The R. H. Robinson Papers consist of materials generated and assembled by Robinson in his work as a chemist with the Oregon Agricultural Experiment Station. The papers reflect his research on insecticides, fungicides, and spray residues and include correspondence, article reprints and publications, research data, reference materials, and publications. The correspondence primarily pertains to Robinson's research and documents the interaction between Robinson and other scientists as well as vendors on topics such as removal of DDT residues, determination of arsenic residue on fruit, pesticide formulation, and patent conflicts. The correspondence also includes Robinson's congressional testimony in 1948-1951. The research data includes notes, residue study data, publications, correspondence, and report drafts.

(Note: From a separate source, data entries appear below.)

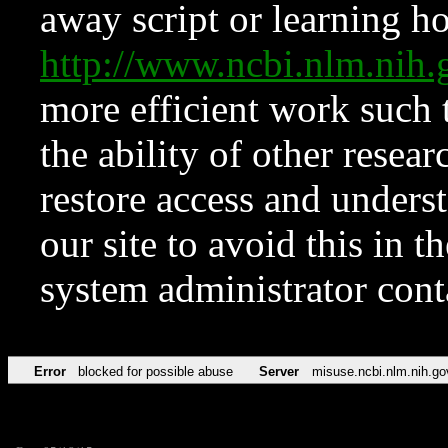
away script or learning how
http://www.ncbi.nlm.ni
more efficient work such 
the ability of other resear
restore access and underst
our site to avoid this in t
system administrator con
Error
blocked for possible abuse
Server
misuse.ncbi.nlm.nih.go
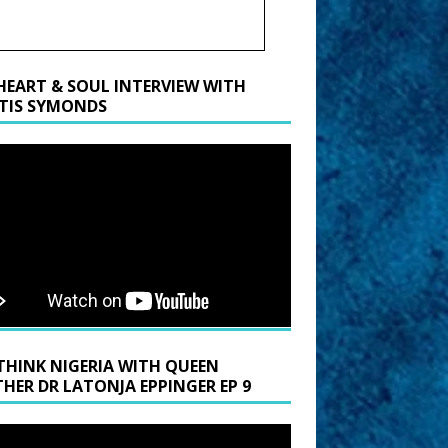
HEART & SOUL INTERVIEW WITH
TIS SYMONDS
THINK NIGERIA WITH QUEEN
HER DR LATONJA EPPINGER EP 9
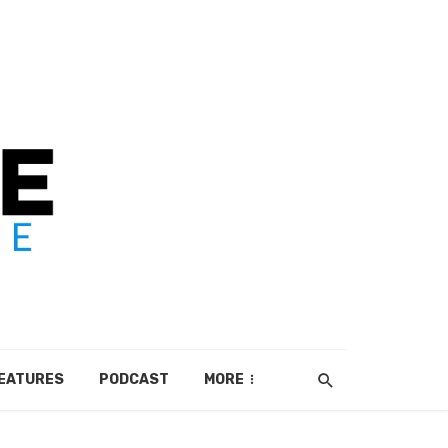
EATURES
PODCAST
MORE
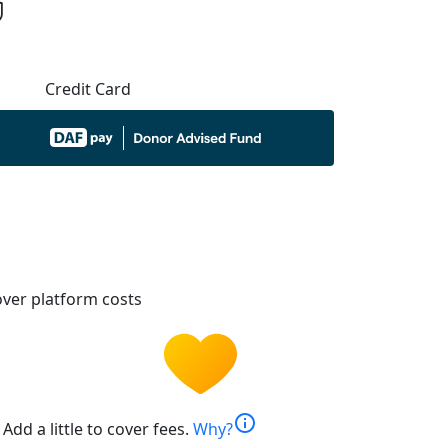
Credit Card
ver platform costs
info
Add a little to cover fees.
Why?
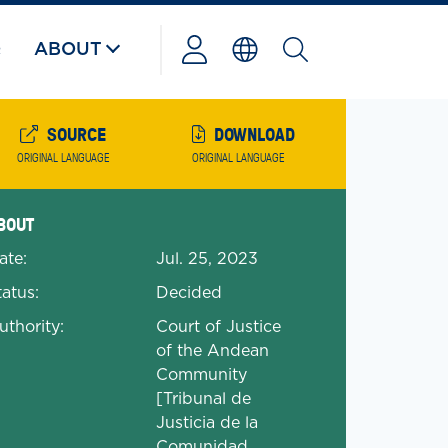
Q
ABOUT
Powered
by
SOURCE
DOWNLOAD
ORIGINAL LANGUAGE
ORIGINAL LANGUAGE
anded Document Details
BOUT
ate:
Jul. 25, 2023
tatus:
Decided
uthority:
Court of Justice
of the Andean
Community
[Tribunal de
Justicia de la
Comunidad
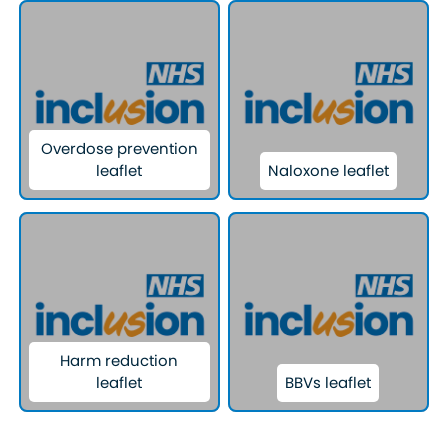
Overdose prevention
leaflet
Naloxone leaflet
Harm reduction
leaflet
BBVs leaflet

The reference materials and publications comprise the bulk of the collection and include article reprints, literature reviews and bibliographies, reports, product brochures, Extension publications, and conference proceedings. The reference materials include compilations and reviews of U.S. patents pertaining to insecticides and pest control. Publications and reports by the USDA Bureau of Entomology and Plant Quarantine, the Division of Insecticide Investigations, and the Bureau of Chemistry and Soils are part of the reference materials. Most of the reference materials are arranged by topic.
The correspondence also includes materials created and assembled by Leon C. Terriere on feeding studies with insectides on forage crops that were conducted after Robinson's retirement.